Le bilan carbone du Mondial de foot 2018 est estimé officiellement à minimum 2 millions de tonnes de CO2. C’est ce qu’est la République du Congo émet pendant toute une année.

C’est 800.000 tonnes de moins que les émissions du Mondial de 2010 et de celui de 2014. Un chiffre officiel, car le calcul n’incluait alors ni les milliers de postes de télévision qui avaient été achetés à travers le monde (la fabrication d’un poste émet environ 1,5 tonne de CO2), ni les déplacements en avion des spectateurs. Or la part des transports avait été évaluée par  Frédéric Addiechi, chef du Département Responsabilité Sociale au sein de la FIFA, à 83,7% des émissions totales générées en 2014.

Il est difficile d’estimer avec précision l’empreinte écologique d’un événement sportif d’échelle planétaire comme le Mondial, tant les sources d’émission sont nombreuses. Le bureau Factor X (Belgique) avait été chargé d’évaluer cet impact pour les Jeux Olympiques de Londres de 2012.  De nombreuses composantes avaient été prises en compte : un million de déplacements en avion, construction de stades, d’hôtels, d’infrastructures de communication, un milliard de postes de télévision allumés en même temps, et des millions de frigos qui tournent à plein régime. Malgré ces calculs, il est difficile d’estimer si ces déplacements en avion remplacent des vacances à l’étranger, et combien de postes de télévision devaient de toute façon être remplacés.

Les mesures écologiques sont néanmoins de plus en plus nombreuses

La fin justifiant les moyens, Poutine n’a pas fait dans la dentelle. 21 milliards d’euros (budget officiel) ont été nécessaires pour faire aboutir un nouveau périphérique autour de Moscou, une nouvelle ligne TGV entre Moscou, Nijni Novgorod et Kazan avec extension vers Ekaterimbourg,  une vaste infrastructure hôtelière, ainsi que la rénovation de tous les aéroports des villes hôtes.

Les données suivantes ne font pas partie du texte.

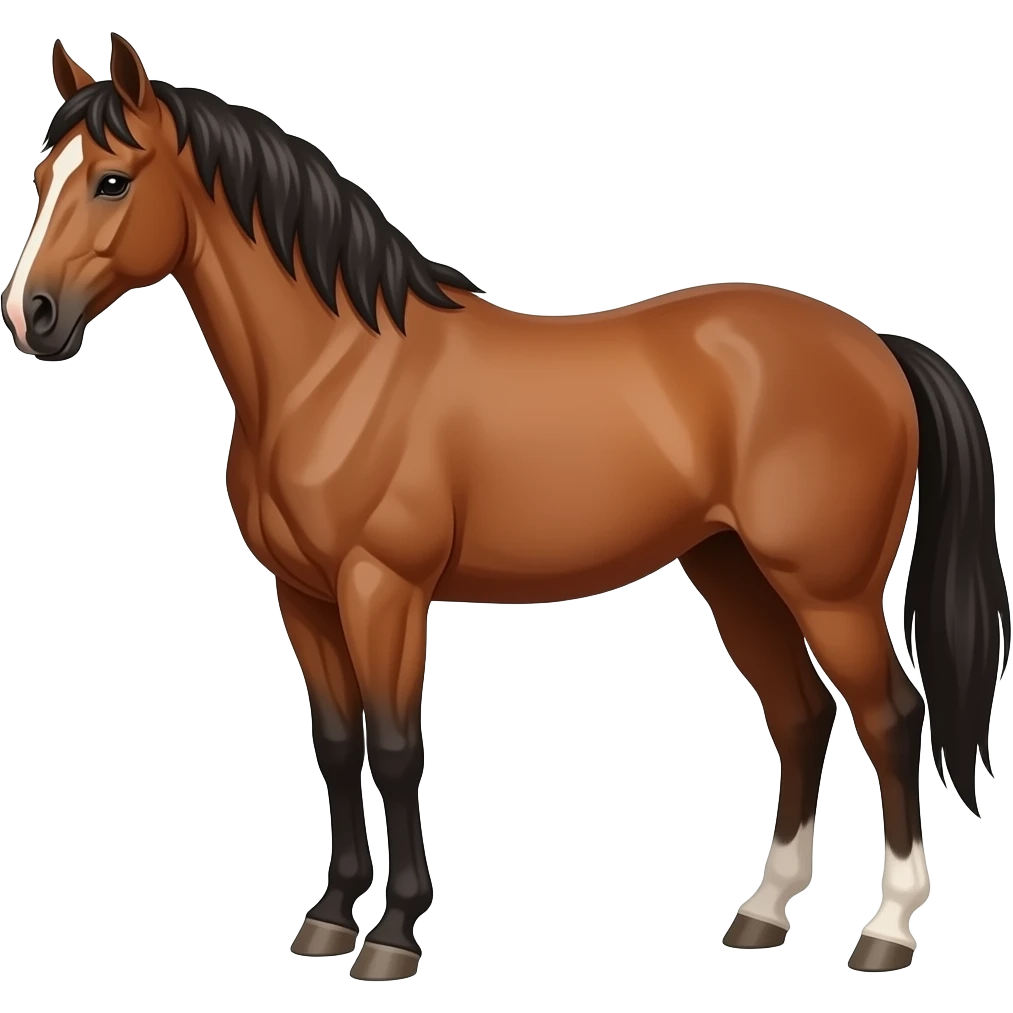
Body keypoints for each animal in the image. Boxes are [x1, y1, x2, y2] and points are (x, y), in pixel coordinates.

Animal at [3, 33, 1007, 980]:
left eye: (112, 180)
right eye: (42, 178)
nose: (31, 316)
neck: (336, 367)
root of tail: (874, 345)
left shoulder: (383, 589)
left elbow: (395, 745)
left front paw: (394, 933)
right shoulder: (306, 595)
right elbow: (335, 743)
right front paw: (329, 916)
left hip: (827, 588)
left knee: (890, 716)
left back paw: (885, 928)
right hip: (734, 572)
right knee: (798, 713)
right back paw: (762, 911)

Mais focalisons-nous sur les quelques avancées écologiques, même si celles-ci restent anecdotiques par rapport à l’impact carbone global du Mondial.

Une stratégie Développement durable adoptée

La FIFA prévoit à partir de 2018 une certification obligatoire, selon des normes de durabilité internationales, de tous les stades de football construits ou rénovés dans le cadre des Coupes du Monde de la FIFA.

C’est ainsi que le stade Loujniki- principal stade qui a servi à la cérémonie d’ouverture de la coupe – a reçu son certificat final BREEAM (Building Research Establishment Environmental Assessment Method, évaluation de la performance des bâtiments).

Des pelouses plus vertes

L’empreinte écologique des pelouses tout au long de leur cycle vie s’est considérablement améliorée.

Les exigences auxquelles doivent répondre les pelouses pour les championnats sont strictes : l’herbe doit être verte, plate pour le ballon, ‘safe’ pour les joueurs, et doit résister aux détériorations pendant toute la durée du championnat. Une start-up française – Natural grass – a mis au point une pelouse naturelle réunissant ces qualités grâce a une formule végétale faite maison.

Le substrat sur lequel pousse la pelouse se compose de liège, de sable et de microfibres : le liège stocke le carbone sur le long terme, et le sable augmente la rétention d’eau, donc limite l’usage de fertilisants.

De nombreuses améliorations en perspectives

Il reste évidemment encore beaucoup à faire avant que l’on puisse parler de « Mondial vert ».

Plusieurs alternatives devront être mises en place, telles que la construction d’un réseau de trains à grande vitesse pour limiter les vols entre stades, le recyclage total des déchets, les taxis 100% électriques, la construction d’hôtels ‘zéro émission’, etc.